YOUR GOAL:
The answer must be the full listing, written out exactly.

GIVEN MATERIAL:
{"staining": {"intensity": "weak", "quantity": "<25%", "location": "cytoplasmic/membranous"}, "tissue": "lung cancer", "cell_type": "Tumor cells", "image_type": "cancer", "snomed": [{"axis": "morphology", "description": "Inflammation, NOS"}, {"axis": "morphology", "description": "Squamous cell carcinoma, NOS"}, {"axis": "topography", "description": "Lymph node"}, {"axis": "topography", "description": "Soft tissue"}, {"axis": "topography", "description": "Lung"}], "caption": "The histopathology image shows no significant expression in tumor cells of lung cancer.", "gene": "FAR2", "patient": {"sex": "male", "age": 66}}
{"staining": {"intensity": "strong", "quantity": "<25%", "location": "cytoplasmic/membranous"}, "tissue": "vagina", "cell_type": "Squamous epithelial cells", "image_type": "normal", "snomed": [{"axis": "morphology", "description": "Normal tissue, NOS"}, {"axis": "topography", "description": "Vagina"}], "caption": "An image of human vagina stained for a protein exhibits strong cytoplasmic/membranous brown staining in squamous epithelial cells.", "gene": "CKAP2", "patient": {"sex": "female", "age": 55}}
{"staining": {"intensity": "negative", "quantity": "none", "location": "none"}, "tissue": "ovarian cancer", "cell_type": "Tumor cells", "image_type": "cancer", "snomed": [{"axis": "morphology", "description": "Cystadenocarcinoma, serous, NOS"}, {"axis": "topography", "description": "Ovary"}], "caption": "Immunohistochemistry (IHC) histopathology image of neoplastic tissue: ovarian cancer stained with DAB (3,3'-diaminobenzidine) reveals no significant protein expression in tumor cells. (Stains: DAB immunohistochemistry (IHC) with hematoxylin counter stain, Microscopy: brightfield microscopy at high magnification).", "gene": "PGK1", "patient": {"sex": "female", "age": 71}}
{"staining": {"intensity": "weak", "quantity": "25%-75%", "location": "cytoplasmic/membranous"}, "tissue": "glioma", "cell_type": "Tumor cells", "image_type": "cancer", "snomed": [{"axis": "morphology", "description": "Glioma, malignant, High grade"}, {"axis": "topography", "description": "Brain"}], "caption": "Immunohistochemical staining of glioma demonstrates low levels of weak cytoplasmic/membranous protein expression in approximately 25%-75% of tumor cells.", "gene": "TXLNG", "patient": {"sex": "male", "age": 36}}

TASK SOLUTION:
{"staining": {"intensity": "weak", "quantity": "<25%", "location": "cytoplasmic/membranous"}, "tissue": "lung cancer", "cell_type": "Tumor cells", "image_type": "cancer", "snomed": [{"axis": "morphology", "description": "Inflammation, NOS"}, {"axis": "morphology", "description": "Squamous cell carcinoma, NOS"}, {"axis": "topography", "description": "Lymph node"}, {"axis": "topography", "description": "Soft tissue"}, {"axis": "topography", "description": "Lung"}], "caption": "The histopathology image shows no significant expression in tumor cells of lung cancer.", "gene": "FAR2", "patient": {"sex": "male", "age": 66}}
{"staining": {"intensity": "strong", "quantity": "<25%", "location": "cytoplasmic/membranous"}, "tissue": "vagina", "cell_type": "Squamous epithelial cells", "image_type": "normal", "snomed": [{"axis": "morphology", "description": "Normal tissue, NOS"}, {"axis": "topography", "description": "Vagina"}], "caption": "An image of human vagina stained for a protein exhibits strong cytoplasmic/membranous brown staining in squamous epithelial cells.", "gene": "CKAP2", "patient": {"sex": "female", "age": 55}}
{"staining": {"intensity": "negative", "quantity": "none", "location": "none"}, "tissue": "ovarian cancer", "cell_type": "Tumor cells", "image_type": "cancer", "snomed": [{"axis": "morphology", "description": "Cystadenocarcinoma, serous, NOS"}, {"axis": "topography", "description": "Ovary"}], "caption": "Immunohistochemistry (IHC) histopathology image of neoplastic tissue: ovarian cancer stained with DAB (3,3'-diaminobenzidine) reveals no significant protein expression in tumor cells. (Stains: DAB immunohistochemistry (IHC) with hematoxylin counter stain, Microscopy: brightfield microscopy at high magnification).", "gene": "PGK1", "patient": {"sex": "female", "age": 71}}
{"staining": {"intensity": "weak", "quantity": "25%-75%", "location": "cytoplasmic/membranous"}, "tissue": "glioma", "cell_type": "Tumor cells", "image_type": "cancer", "snomed": [{"axis": "morphology", "description": "Glioma, malignant, High grade"}, {"axis": "topography", "description": "Brain"}], "caption": "Immunohistochemical staining of glioma demonstrates low levels of weak cytoplasmic/membranous protein expression in approximately 25%-75% of tumor cells.", "gene": "TXLNG", "patient": {"sex": "male", "age": 36}}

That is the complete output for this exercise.